The summer season is here! And that means travel and vacations are high on everyone’s list.
One thing that might not make it to a typical traveler’s to-do list is estate planning—but it couldn’t be more important as you prepare to enjoy the sandy beach or Rocky Mountains.
Americans spend more time planning their vacation each year than planning their estate. Knowing what would happen to your family if something happened to you is critical for travel with peace of mind. Before heading off on your summer vacation, check off a few estate planning and guardianship items first:
Establish guardianship for minor children—and not in your will. If you have minor children, there is never a good excuse to neglect this all-important step: choosing guardians for your kids. Give your children’s caretaker the legal short-term guardianship needed to make sure they can make decisions for your kids in case of an emergency, and lay out the plan for long-term guardianship if you aren’t able to raise your children. These documents deserve their own stand-alone plan, not to be buried in your will.

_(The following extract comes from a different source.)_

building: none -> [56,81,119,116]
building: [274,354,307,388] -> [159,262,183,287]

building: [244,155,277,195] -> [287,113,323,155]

Complete an estate plan if you don’t have one. If you’ve been putting it off, now is the time to complete your estate plan to make sure that your children don’t have to navigate the public court system and don’t have full control over your assets at 18 years old—that would be like winning the lottery!
Update an existing estate plan. Has something changed in your life since you last updated your estate plan? A birth, a death, a marriage, a divorce, another asset? Each of these triggers your need to update your estate plan—before you go out of town.
Review beneficiaries. Beneficiaries of your retirement accounts, life insurance and other assets should be reviewed frequently to ensure the proper beneficiaries are named. If you have minor children, it is never advised to name your children outright as beneficiaries; instead you should set up a trust and name the trust as beneficiary so your assets can pass without court intervention and high fees.
Review/update incapacity documents. Two very important health care documents—a durable power of attorney for health care and a HIPAA release—will determine who can make medical decisions for you and who has access to your medical records in case of incapacity.
Review/update insurance. Does your life insurance coverage still meet your family’s needs? If not, it is time to update your insurance benefits before you hit the road.
Organize your legacy drawer. Be sure you have an organized file of all your account statements and your full estate plan before you go. Also include a full list of usernames and passwords to your online accounts. And be sure to tell your family where they can locate the file if and when it becomes necessary.